Current preventive and symptomatic treatments are not always effective in controlling irreversible harm caused by radiotherapy [10]. In recent years, damaged tissue repair and new tissue growth approaches have gained much attention using cellular-molecular methods. Salivary stimulants could be used in managing the decreased function of salivary glands and xerostomia; however, the salivary gland needs to be functional [11]. Regarding radiation-induced xerostomia, current preventive treatments, such as salivary glands transfer to outside radiotherapy field, are possible if there is no neck lymph node involvement on the other side (N0), and cannot be carried out in case of any lymph node involvement on the transfer site [12]. Moreover, there is a risk of relapse caused by salivary glands transfer with the presence of concealed cancer [13]. Today, different gene therapy approaches and the use of stem cells in treating many incurable diseases have gained much importance in the medical world, of which final objective is curative rather than palliative (symptomatic) care. Stem cell therapy has provided a new approach for treating irreversible harm to the salivary glands [14].

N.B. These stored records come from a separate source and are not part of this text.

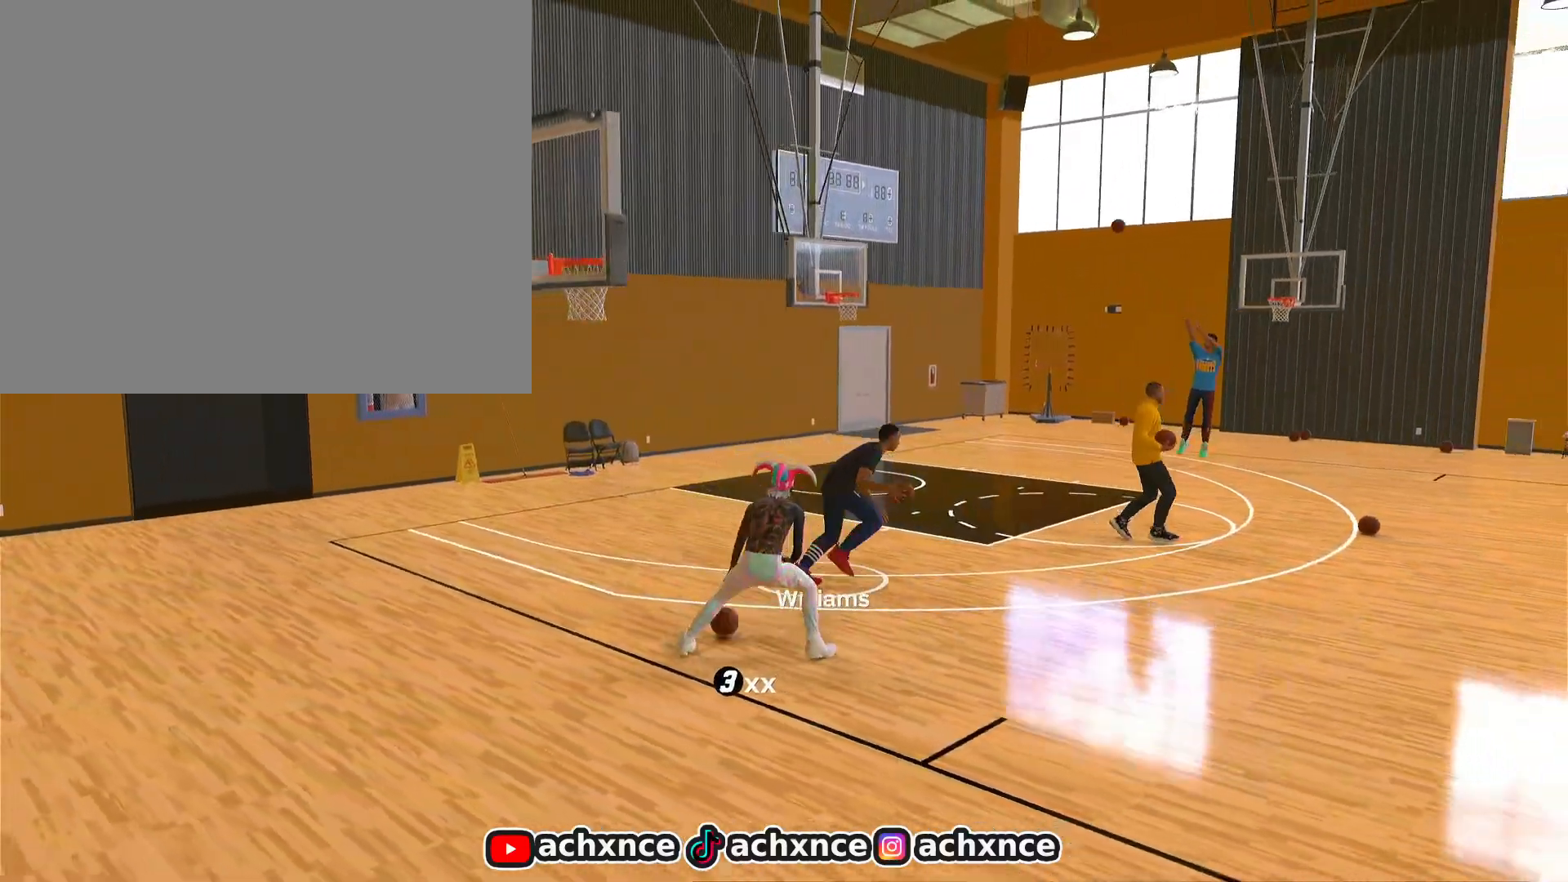
{"buttons": ["R2"], "left_stick": "center", "right_stick": "center", "events": [[67, "left_stick", "center"]]}
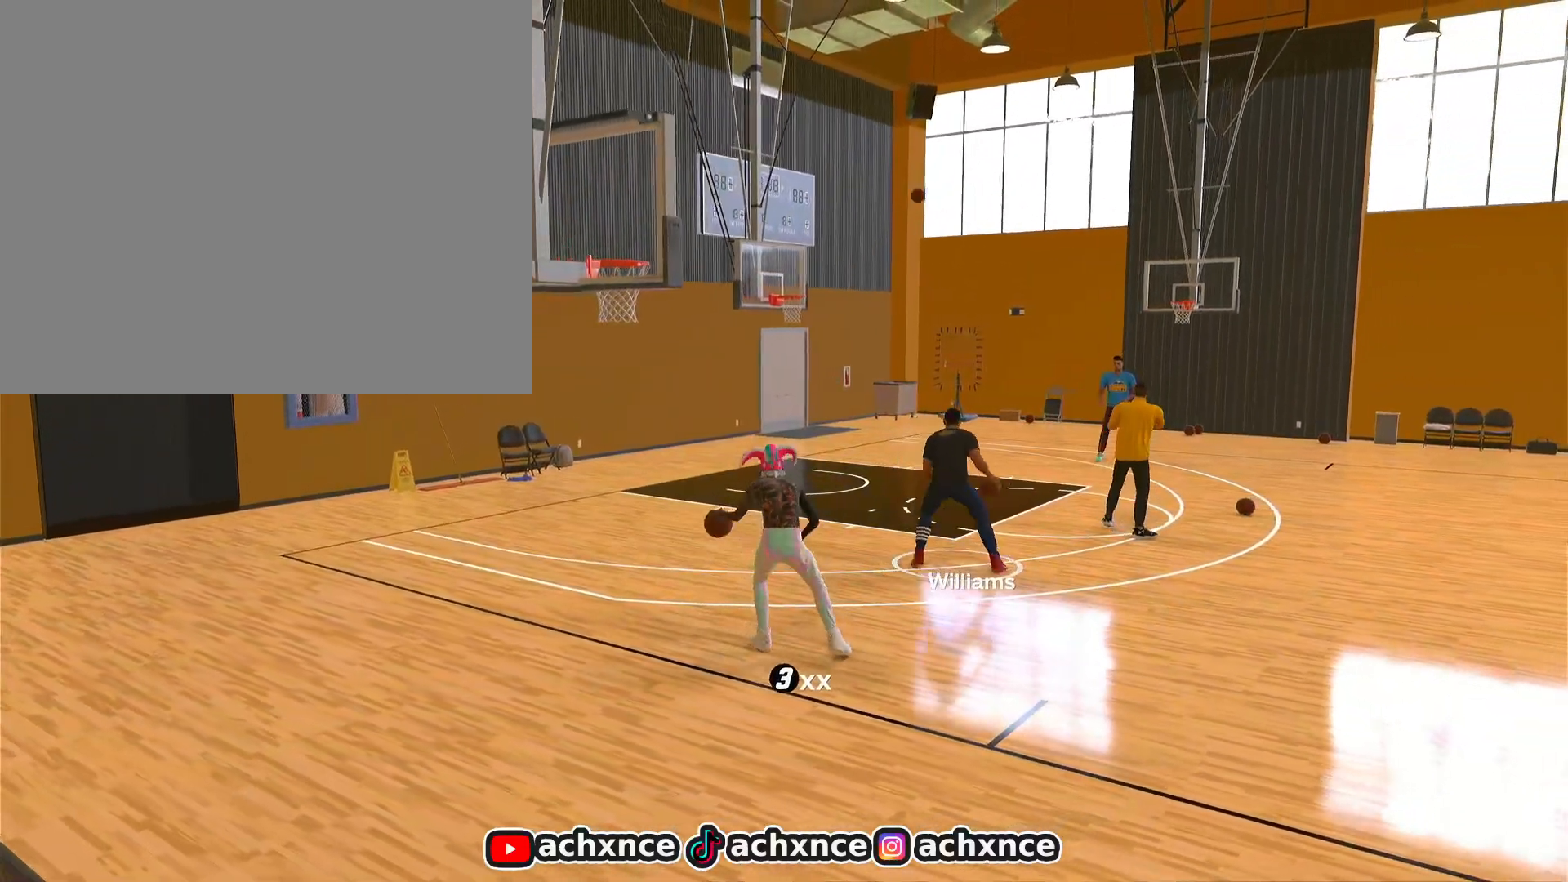
{"buttons": [], "left_stick": "center", "right_stick": "center", "events": [[133, "left_stick", "left"], [200, "R2", "up"], [367, "left_stick", "center"]]}
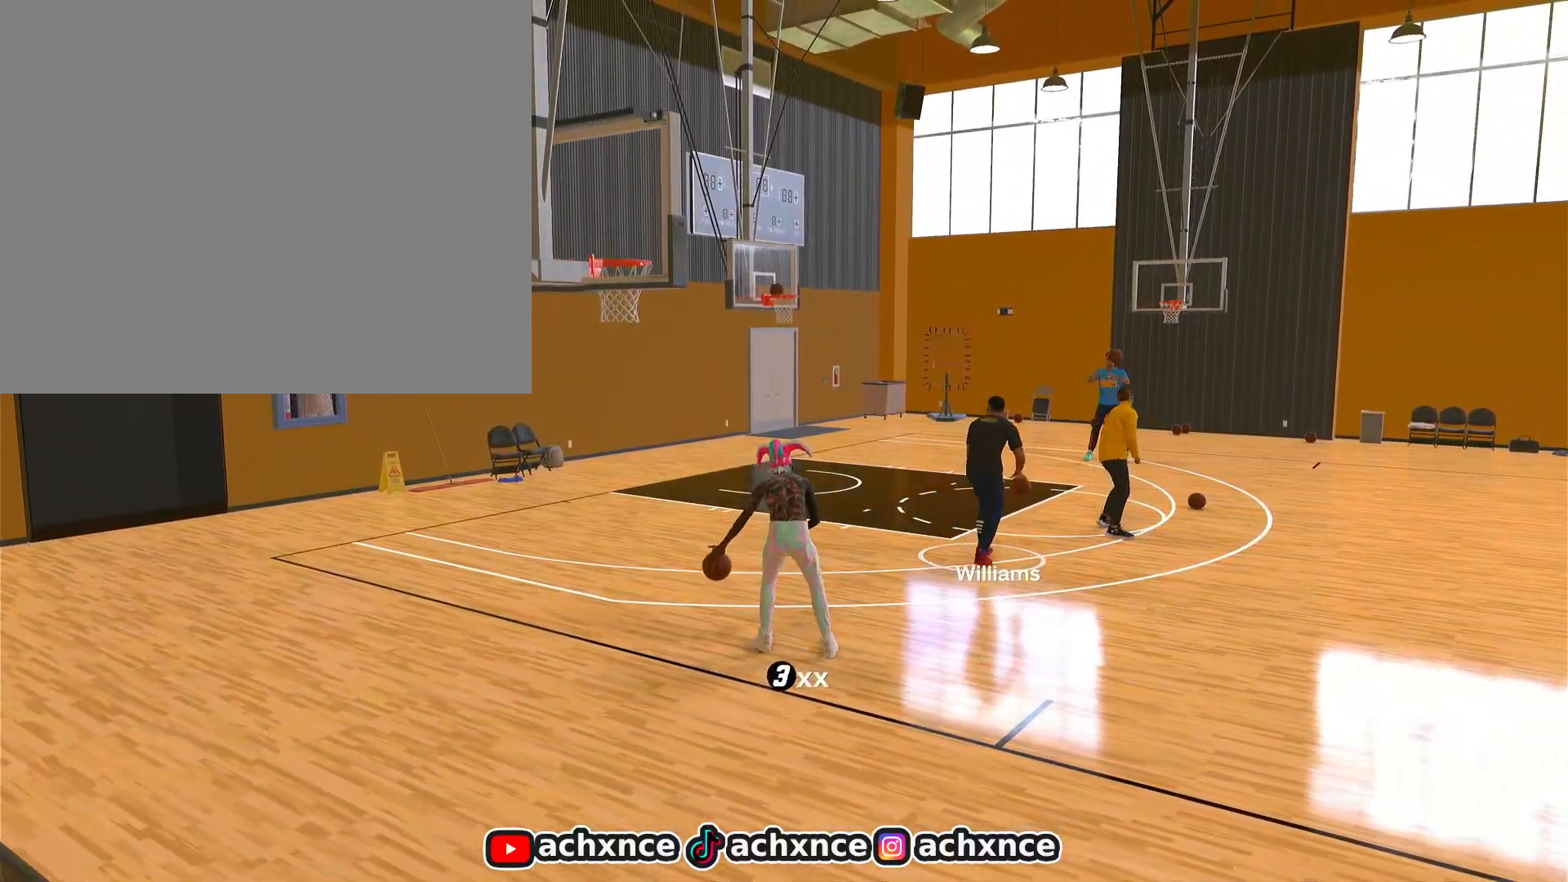
{"buttons": [], "left_stick": "center", "right_stick": "center", "events": []}
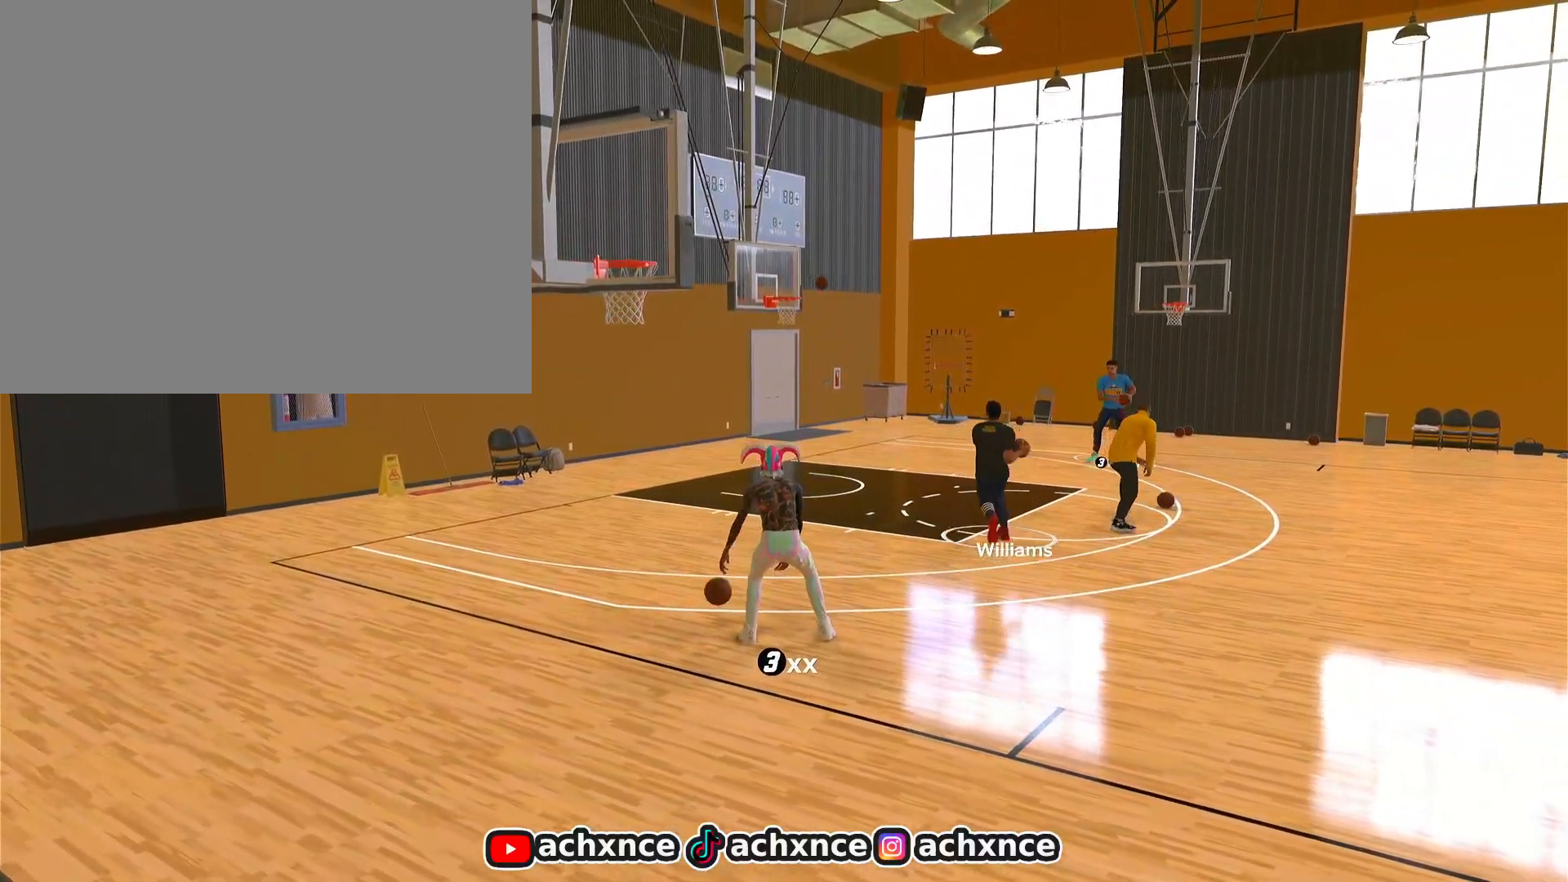
{"buttons": ["R2"], "left_stick": "center", "right_stick": "center", "events": [[283, "R2", "down"], [333, "right_stick", "up-right"], [417, "right_stick", "center"]]}
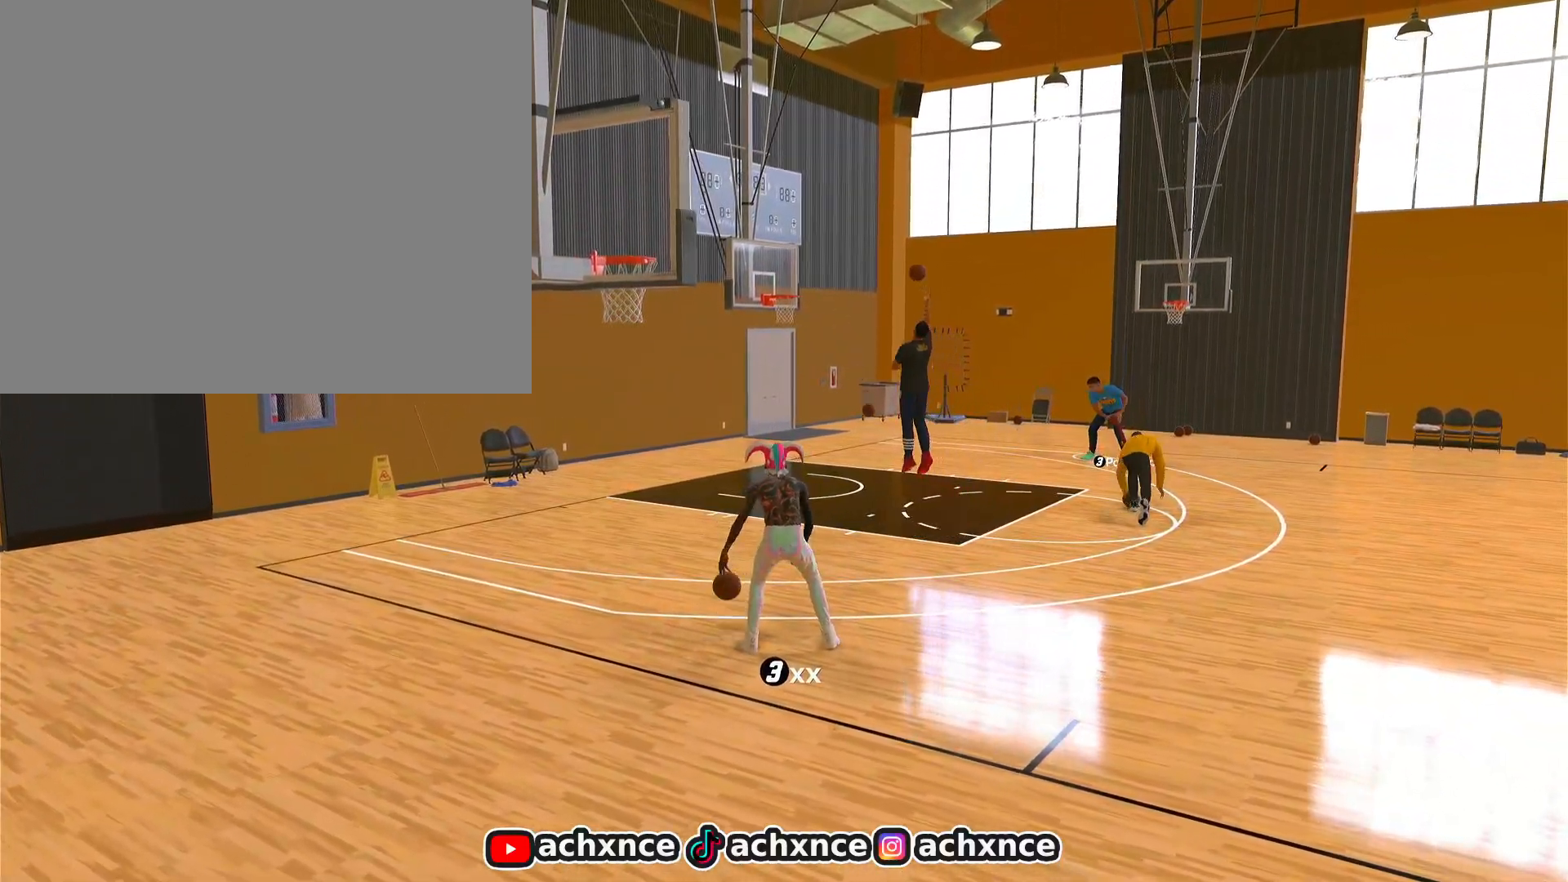
{"buttons": ["L1", "R2"], "left_stick": "center", "right_stick": "center", "events": [[183, "left_stick", "up-right"], [383, "L1", "down"], [450, "left_stick", "center"]]}
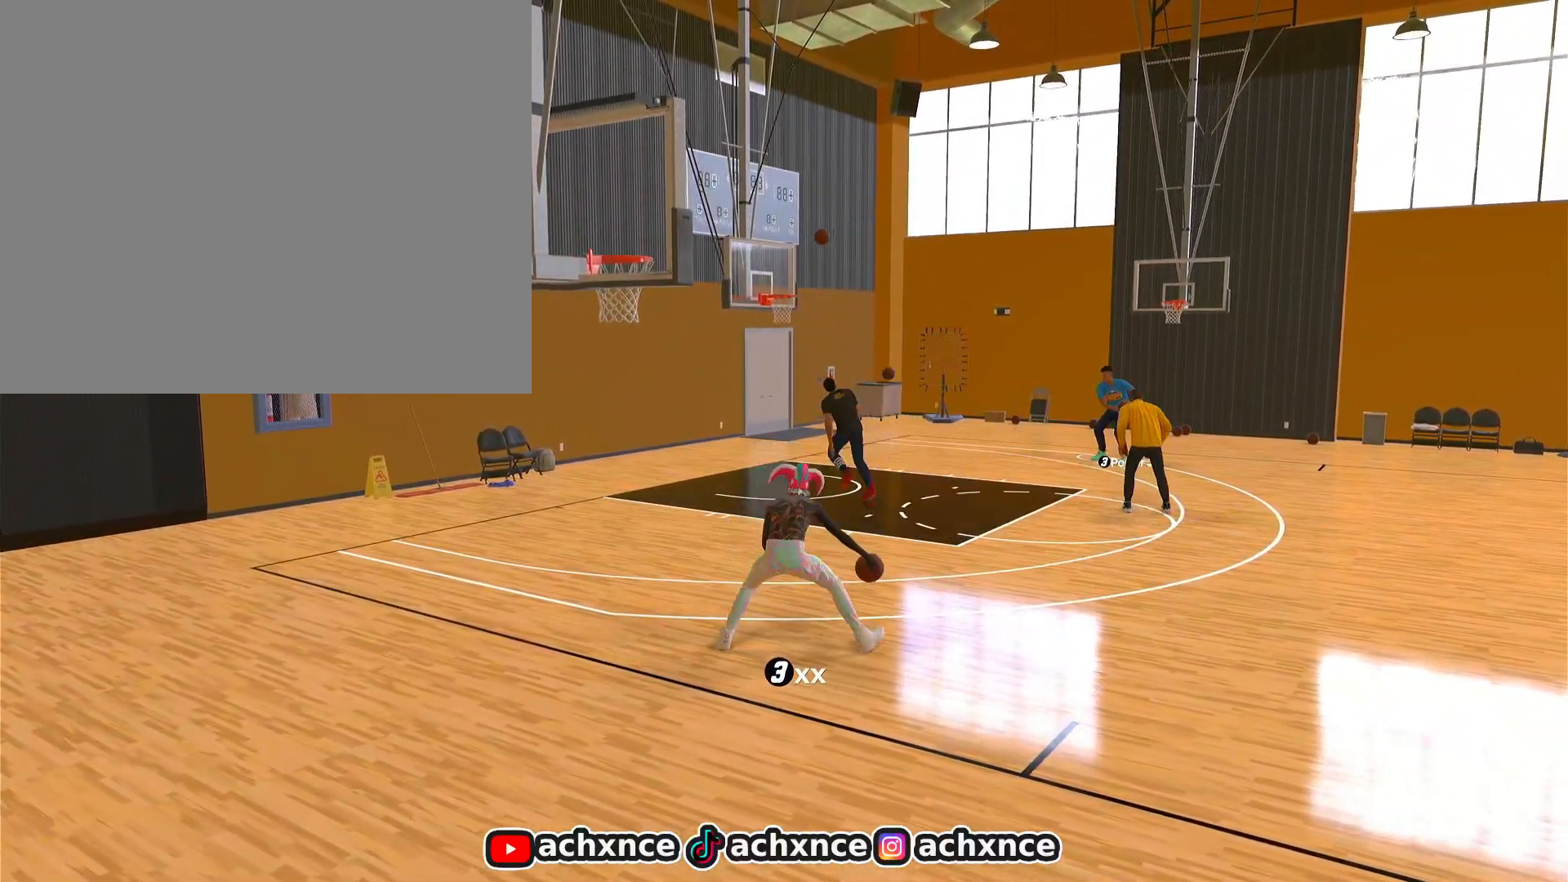
{"buttons": ["L1", "R2"], "left_stick": "center", "right_stick": "center", "events": [[50, "right_stick", "down-left"], [117, "right_stick", "center"]]}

The unique properties of stem cells, such as self- renewal and the potency required to differentiate into specialized cell types, have made these cells a source for treatments in regenerative medicine [15]. Periodontal ligament (PDL) stem cells are renewable progenitor cells that produce cementoblasts, osteoblasts, and fibroblasts. These cells have shown the properties of mesenchymal stem cells (MSCs) and tissue regeneration capacity [16].
Several techniques, including co-culture, have been suggested to differentiate stem cells from target mature cells. Co-culture is a regulatory cell culture technique, in which two or more different cell populations grow with various degrees of interaction [17]. Some cells cannot quickly become monocultures in-vitro, or may not show the intended physiological behavior. However, the presence of another cell population can improve the success of culture or cell behavior. Co-culture systems potentially present a wide range of desired properties compared with mono-culture systems, including modularity, potency, predictability, scalability, and stability [17]. In co-culture, using the paracrine effects of the growth factors secreted from mature cells of the salivary glands for stem cell differentiation, could relieve us from the challenges of accurately identifying extra-cellular factors. In addition, the differentiation of stem cells into target cells in non-in-vivo conditions reduces the chance of tumorigenesis and carcinogenesis [18].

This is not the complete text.